## Instruction
In the listing below, find the line that contains "Ätzen erfordert möglicherweise eine" and the line that contains "2018年3月27日 (火) 19時03分". Quote both and every line between them, exactly, and nothing more.

%%

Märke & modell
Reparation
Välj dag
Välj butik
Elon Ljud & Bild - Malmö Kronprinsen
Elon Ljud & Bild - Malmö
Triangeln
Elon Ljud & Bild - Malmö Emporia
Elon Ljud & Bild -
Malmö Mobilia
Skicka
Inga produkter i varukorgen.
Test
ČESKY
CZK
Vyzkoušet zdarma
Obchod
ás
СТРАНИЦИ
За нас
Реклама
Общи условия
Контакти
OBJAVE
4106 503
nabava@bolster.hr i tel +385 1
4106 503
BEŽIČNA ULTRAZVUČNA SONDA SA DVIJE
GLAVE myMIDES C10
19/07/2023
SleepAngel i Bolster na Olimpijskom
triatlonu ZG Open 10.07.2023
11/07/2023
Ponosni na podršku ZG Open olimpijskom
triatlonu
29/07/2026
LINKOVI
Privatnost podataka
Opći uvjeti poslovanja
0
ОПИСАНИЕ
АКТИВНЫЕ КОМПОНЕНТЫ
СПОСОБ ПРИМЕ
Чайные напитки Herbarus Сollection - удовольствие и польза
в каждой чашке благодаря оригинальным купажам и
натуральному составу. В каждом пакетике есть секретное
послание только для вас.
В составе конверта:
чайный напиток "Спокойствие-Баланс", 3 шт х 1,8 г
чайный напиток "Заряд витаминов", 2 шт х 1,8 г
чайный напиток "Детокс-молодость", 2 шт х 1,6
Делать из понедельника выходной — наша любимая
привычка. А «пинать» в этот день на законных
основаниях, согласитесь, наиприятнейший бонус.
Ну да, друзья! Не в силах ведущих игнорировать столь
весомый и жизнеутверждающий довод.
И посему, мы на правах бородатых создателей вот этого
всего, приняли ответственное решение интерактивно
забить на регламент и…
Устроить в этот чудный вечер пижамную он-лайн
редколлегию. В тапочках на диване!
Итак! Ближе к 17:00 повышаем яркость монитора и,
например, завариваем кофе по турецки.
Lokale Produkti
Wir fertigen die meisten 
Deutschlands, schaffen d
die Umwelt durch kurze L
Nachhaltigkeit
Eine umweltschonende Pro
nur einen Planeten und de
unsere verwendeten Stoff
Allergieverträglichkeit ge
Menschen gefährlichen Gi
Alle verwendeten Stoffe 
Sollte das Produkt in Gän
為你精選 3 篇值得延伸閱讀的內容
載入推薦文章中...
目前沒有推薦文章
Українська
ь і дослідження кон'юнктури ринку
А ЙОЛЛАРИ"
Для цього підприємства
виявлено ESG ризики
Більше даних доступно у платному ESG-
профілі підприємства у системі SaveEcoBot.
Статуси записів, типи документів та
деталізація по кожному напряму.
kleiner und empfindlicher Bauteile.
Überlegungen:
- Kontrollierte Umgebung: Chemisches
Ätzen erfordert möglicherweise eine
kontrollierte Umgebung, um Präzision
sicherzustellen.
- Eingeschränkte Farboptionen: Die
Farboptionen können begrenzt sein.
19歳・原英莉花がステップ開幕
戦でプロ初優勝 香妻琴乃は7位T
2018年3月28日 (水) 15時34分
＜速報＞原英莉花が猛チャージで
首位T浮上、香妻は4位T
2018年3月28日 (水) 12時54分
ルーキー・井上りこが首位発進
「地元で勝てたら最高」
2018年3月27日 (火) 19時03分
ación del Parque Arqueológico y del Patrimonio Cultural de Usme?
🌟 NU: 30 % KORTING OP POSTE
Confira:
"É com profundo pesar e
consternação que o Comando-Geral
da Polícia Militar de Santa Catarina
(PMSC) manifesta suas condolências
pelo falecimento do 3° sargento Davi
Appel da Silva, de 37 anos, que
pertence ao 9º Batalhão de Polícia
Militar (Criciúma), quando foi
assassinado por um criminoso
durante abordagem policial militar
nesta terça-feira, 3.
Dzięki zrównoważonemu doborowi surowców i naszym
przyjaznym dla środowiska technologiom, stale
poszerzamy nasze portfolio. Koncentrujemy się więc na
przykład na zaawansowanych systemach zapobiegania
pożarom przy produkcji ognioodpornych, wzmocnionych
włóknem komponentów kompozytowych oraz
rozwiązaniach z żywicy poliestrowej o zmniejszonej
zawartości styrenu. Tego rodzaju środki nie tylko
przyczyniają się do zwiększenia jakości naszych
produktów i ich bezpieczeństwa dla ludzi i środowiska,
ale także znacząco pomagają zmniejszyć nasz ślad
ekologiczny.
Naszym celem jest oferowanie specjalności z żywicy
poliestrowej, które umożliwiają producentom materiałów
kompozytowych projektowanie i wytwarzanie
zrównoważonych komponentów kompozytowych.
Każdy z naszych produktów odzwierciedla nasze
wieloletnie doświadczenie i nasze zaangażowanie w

%%

## Task result
Ätzen erfordert möglicherweise eine
kontrollierte Umgebung, um Präzision
sicherzustellen.
- Eingeschränkte Farboptionen: Die
Farboptionen können begrenzt sein.
19歳・原英莉花がステップ開幕
戦でプロ初優勝 香妻琴乃は7位T
2018年3月28日 (水) 15時34分
＜速報＞原英莉花が猛チャージで
首位T浮上、香妻は4位T
2018年3月28日 (水) 12時54分
ルーキー・井上りこが首位発進
「地元で勝てたら最高」
2018年3月27日 (火) 19時03分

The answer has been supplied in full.